In my experience, these general concerns arise in most application areas, not just organ exchange. Pricing advertisements depends on underlying social trends as well as external demand for correlated inventory. Drug interdiction success rates correlate with weather as well as USCIS/CPB patrol policies. Worldwide blood donation efficacy correlates with national and WHO policy. I’m sure you can think of examples from your own past or present, too. That’s part of our motivation behind building Arthur—creating a scalable platform for solving general problems in model performance across industries.

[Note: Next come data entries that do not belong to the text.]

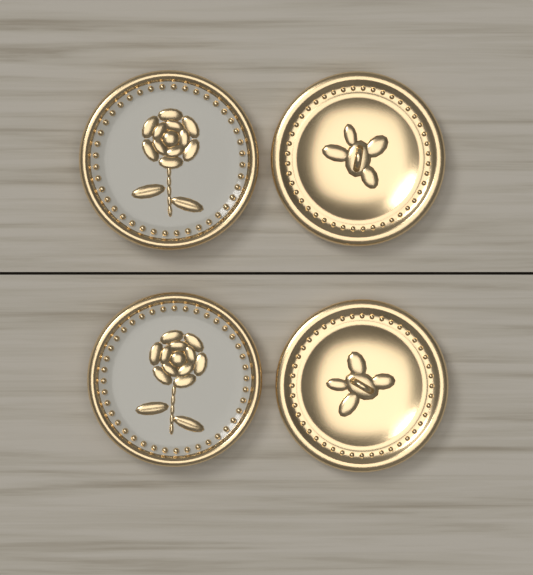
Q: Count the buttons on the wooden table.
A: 4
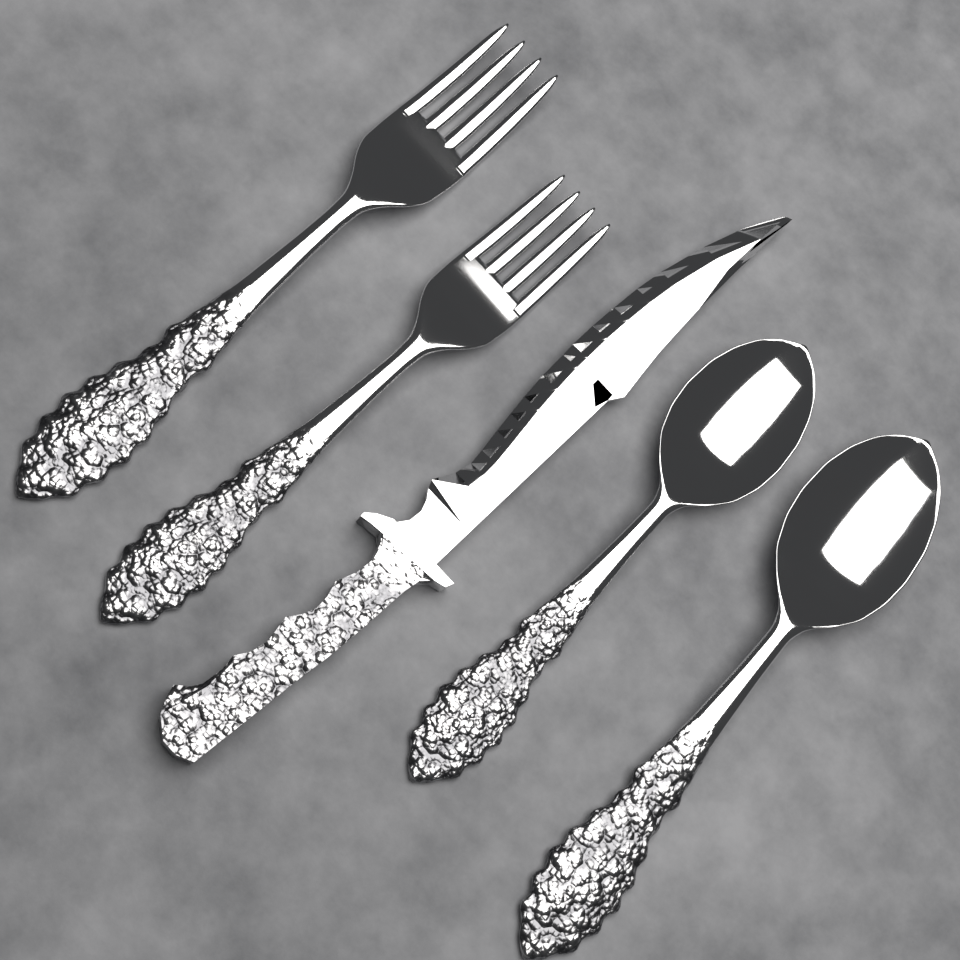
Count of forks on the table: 2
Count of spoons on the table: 2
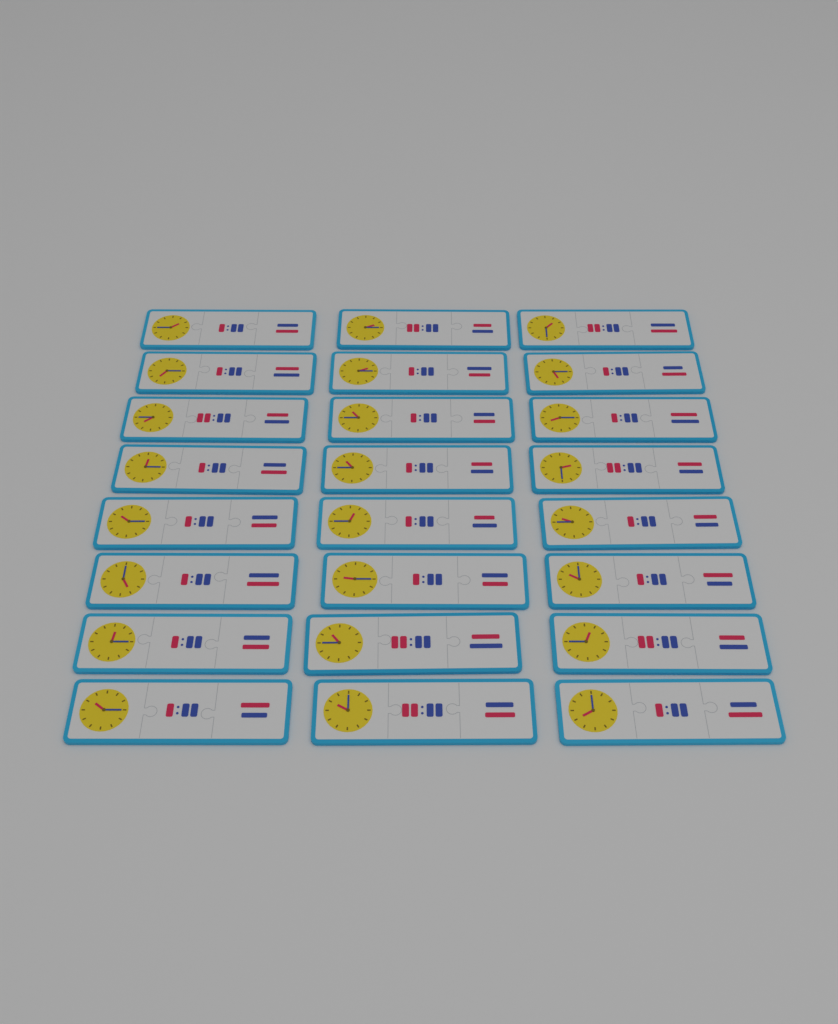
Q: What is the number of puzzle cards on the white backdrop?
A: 24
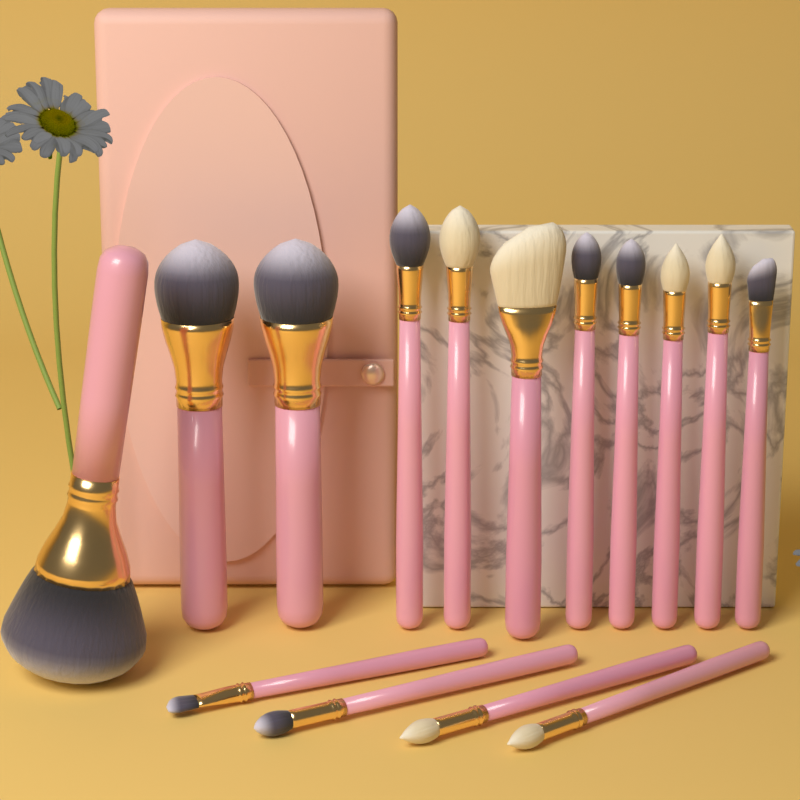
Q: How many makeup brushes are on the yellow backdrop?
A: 15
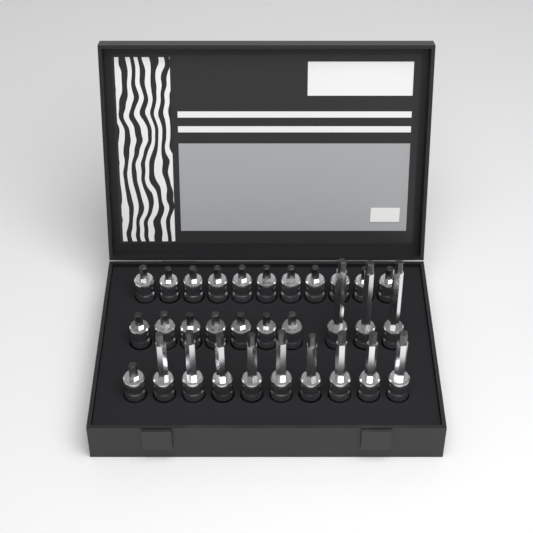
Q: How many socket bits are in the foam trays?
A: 31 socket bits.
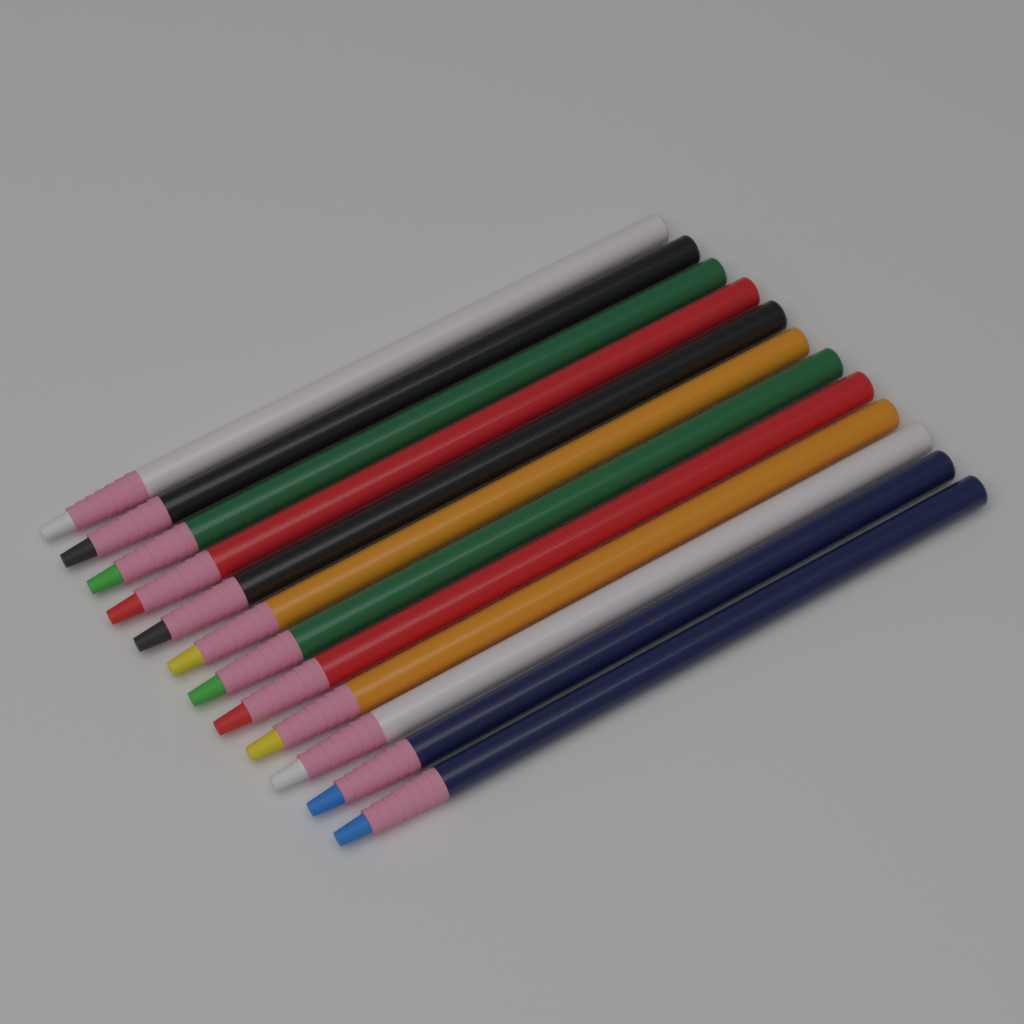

Monitoring Models with Arthur

We built Arthur to monitor models in production, and to aid in the model verification process. Our enterprise clients—across banking, healthcare, agriculture, logistics, news, and beyond—have all felt that pain of unobserved model deployment, directly via revenue loss or indirectly via damage to their brand. We are continuing to translate that technology—distribution and concept drift detection and connection to downstream KPIs, bias and fairness definition, detection, and mitigation, and model explainability across the board—to the individual developer and team of developers. Our platform already handles structured and unstructured data, and we have an exciting roadmap over the coming year expanding in our core strengths like computer vision and NLP connected to foundation models, robust approaches to measuring all of the metrics, and effortless scaling as our clients’ needs grow.

We look forward to continuing to partner with the MLOps community! If you’re in Austin next week (Feb 21-23), come find us at the Data Science Salon Austin—we’re going to be sharing some exciting things we’ve been building to tackle these very issues.


[1] All of these examples are independent from my time building Arthur! We encounter the same style of (broad, reaching) problem at Arthur, and I am happy to dive into those details over a coffee or beer. My goal with this post is to identify with the reader as an ML practitioner, not necessarily a C-suite executive.